Crimes like the call Spiking – Act to put a drug in someone’s drink – they are underground, in part due to changes in the way the police recorded crimes, says Nicole Jacobs, commissioner for domestic abuse of England and Wales.

“If the ministers want to ensure that the measures adopted to halve violence against women and girls in the next decade are reducing the damage, we must carefully measure all the crimes related to domestic abuses reported to the police,” he says.

“This is essential not only to ensure that the authors are held responsible, but also for the victims to receive the help necessary to reconstruct after the abuse.”

The British Interior Ministry has informed the report that is developing police software that will be able to identify the accidents of Spiking This happens as part of another crime.

According to a bill on crime and police activities currently being developed in Parliament, the government is creating what is described as a new type of “modern” crime of “administration of harmful substances, also through Spiking” – To encourage the victims to report to the police.
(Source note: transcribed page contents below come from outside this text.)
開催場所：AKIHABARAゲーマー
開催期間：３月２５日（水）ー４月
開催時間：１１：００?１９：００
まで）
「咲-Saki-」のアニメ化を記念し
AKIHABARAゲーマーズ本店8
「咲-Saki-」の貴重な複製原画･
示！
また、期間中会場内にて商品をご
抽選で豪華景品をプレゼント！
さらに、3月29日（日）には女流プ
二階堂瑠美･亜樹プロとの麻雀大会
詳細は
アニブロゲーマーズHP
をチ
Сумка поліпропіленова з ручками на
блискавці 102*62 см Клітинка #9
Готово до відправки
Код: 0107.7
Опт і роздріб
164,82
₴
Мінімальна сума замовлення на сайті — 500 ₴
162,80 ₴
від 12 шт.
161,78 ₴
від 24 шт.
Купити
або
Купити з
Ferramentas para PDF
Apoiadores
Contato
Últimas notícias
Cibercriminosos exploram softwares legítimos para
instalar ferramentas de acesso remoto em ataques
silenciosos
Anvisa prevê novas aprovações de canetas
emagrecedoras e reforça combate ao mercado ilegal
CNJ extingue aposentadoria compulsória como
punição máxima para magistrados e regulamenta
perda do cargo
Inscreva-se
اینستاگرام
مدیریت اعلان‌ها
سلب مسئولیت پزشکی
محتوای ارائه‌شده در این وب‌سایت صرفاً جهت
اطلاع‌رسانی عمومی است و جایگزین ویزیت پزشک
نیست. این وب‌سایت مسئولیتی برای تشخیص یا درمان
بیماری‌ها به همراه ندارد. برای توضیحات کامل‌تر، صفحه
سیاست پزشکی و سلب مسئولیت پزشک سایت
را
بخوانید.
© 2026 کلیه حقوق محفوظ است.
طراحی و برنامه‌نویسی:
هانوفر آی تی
The practice of Spiking It is already a crime throughout the United Kingdom, covered by other laws, including crimes against the person of 1861.

Based on the new legislation, which will be applied in England and Wales, the authors will be able to employ up to 10 years in prison.

The Ministry of Justice states that the creation of a specific crime will help to monitor cases Spiking“And encourage multiple victims … to present and report these crimes”.

Jess Phillips, Minister of Protection and fighting violence against women and girls, ranked the Spiking Like “a cowardly crime that violates the trust and sense of security of the victims”, in a declaration to the file on 4 programs investigates the BBC.

Discussions are underway to extend the law to Northern Ireland.

The Scottish government claims to have no intention of creating a specific crime, but is keeping the situation under analysis.

In the end, justice was made in Kate. But her ex -husband would not have been in prison if he hadn’t had to face the CPS when he did not believe that the case had a realistic conviction.

“I want other people to understand that abuse happens very silent about what you think,” says Kate. “I still understand what happened to me and how it struck me.”